__Ausgangstext__.
%%
Und tendenziell werden auch dabei Geringverdiener überproportional entlastet, weil bei ihnen der Strom einen größeren Anteil an den Ausgaben ausmacht als bei BezieherInnen größerer Einkommen – allerdings ist der Effekt geringer als bei direkten Pro-Kopf-Zahlungen, so dass die Akzeptanz niedriger sein dürfte. Viele Konzepte, etwa vom Mercator-Institut oder dem Thinktank Agora Energiewende, sehen darum eine Kombination aus Strompreissenkung und Pro-Kopf-Zahlung verbunden mit Härtefallregelungen vor.
Vor allem aus der FDP kommt die Forderung, statt eine CO2-Steuer einzuführen lieber den existierenden CO2-Emissionshandel der EU, der derzeit nur für die Energiewirtschaft und Teile der Industrie gilt, auch auf den Verkehrs- und Gebäudesektor auszudehnen. Diese Idee, die auch von Teilen der Union unterstützt wird, klingt in der Theorie gut, weil dadurch das Tempo der Reduzierung genau vorgegeben werden könnte. In der Praxis gibt es dabei aber mehrere Probleme: Zum einen ist dieser Plan nicht kurzfristig umzusetzen. Denn auf nationaler Ebene ist die Ausweitung laut Bundesumweltministerium nicht zulässig; auf EU-Ebene könnte sie frühestens 2025 in Kraft treten – was für das Erreichen der deutschen Klimaziele für 2030 viel zu spät wäre.
Doch selbst wenn die Ausweitung des Emissionshandels auf EU-Ebene gelingen sollte, hätte das nach Ansicht vieler Experten nicht die gewünschte Wirkung. Weil die Kosten zur Vermeidung einer Tonne CO2 im Verkehrssektor deutlich höher sind als bei Kraftwerken oder vielen Industriebetrieben, würde ein gemeinsamer Emissionshandel dazu führen, dass der Verkehrssektor lieber Zertifikate kauft, statt die Emissionen zu vermindern. Während es beim Verkehr keine Fortschritte gäbe, müsste die Industrie dafür weitaus mehr einsparen als bisher. Ausgerechnet das Konzept der wirtschaftsfreundlichen FDP würde damit die Wettbewerbsfähigkeit der deutschen Industrie massiv gefährden.
Wenn die Bundesregierung ihre Ankündigung wahr macht und alle vorliegenden Modelle offen prüft, dürfte sie also an der Einführung einer CO2-Steuer schlussendlich nicht vorbeikommen. Doch damit ist das Klimaproblem keinesfalls gelöst. Denn ein Allheilmittel fürs Klima ist die Steuer keineswegs.
%%
Gib den Ausgangstext über die CO2-Steuer erneut wieder, beginnend mit „Doch selbst wenn“ und endend mit „Industrie massiv gefährden.“. Tausche darin „Zertifikate“ gegen „Verschmutzungsrechte“ aus.

Einträge des Datensatzes
%%
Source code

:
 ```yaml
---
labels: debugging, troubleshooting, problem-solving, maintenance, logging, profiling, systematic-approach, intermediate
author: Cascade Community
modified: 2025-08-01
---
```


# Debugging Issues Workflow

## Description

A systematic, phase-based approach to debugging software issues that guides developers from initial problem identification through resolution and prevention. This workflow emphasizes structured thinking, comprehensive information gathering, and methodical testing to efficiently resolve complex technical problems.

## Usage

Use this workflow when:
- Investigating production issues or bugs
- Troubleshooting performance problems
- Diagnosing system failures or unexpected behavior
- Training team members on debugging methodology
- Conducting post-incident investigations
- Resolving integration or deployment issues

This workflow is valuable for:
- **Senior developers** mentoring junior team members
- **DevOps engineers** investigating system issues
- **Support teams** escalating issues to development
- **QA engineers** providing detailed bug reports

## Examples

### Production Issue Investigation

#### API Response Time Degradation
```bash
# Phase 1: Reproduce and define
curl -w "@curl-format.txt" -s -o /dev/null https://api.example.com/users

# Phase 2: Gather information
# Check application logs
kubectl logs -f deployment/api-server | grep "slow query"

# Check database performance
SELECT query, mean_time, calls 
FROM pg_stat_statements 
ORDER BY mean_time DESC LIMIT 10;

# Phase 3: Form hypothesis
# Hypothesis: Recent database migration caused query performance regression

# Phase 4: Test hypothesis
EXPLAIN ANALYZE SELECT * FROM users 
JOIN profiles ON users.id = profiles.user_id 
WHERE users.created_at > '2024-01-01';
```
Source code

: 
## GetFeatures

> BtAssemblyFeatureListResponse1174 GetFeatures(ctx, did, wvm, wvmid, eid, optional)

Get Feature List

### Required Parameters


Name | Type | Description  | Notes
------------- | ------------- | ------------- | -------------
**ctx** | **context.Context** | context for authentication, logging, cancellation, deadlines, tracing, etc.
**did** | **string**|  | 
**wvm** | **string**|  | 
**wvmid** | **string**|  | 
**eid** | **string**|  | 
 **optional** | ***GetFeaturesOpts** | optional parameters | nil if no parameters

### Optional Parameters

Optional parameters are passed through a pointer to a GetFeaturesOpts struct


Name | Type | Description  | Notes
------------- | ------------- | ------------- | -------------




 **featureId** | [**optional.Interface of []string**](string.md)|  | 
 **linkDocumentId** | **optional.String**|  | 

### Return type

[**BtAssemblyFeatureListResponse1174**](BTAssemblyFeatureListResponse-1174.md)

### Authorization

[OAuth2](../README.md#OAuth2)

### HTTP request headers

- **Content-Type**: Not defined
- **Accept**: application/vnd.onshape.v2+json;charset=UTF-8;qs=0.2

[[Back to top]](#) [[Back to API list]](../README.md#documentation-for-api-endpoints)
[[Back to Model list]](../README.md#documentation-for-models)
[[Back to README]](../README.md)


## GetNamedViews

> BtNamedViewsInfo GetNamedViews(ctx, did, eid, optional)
%%
__Lösung der Aufgabe__.
Doch selbst wenn die Ausweitung des Emissionshandels auf EU-Ebene gelingen sollte, hätte das nach Ansicht vieler Experten nicht die gewünschte Wirkung. Weil die Kosten zur Vermeidung einer Tonne CO2 im Verkehrssektor deutlich höher sind als bei Kraftwerken oder vielen Industriebetrieben, würde ein gemeinsamer Emissionshandel dazu führen, dass der Verkehrssektor lieber Verschmutzungsrechte kauft, statt die Emissionen zu vermindern. Während es beim Verkehr keine Fortschritte gäbe, müsste die Industrie dafür weitaus mehr einsparen als bisher. Ausgerechnet das Konzept der wirtschaftsfreundlichen FDP würde damit die Wettbewerbsfähigkeit der deutschen Industrie massiv gefährden.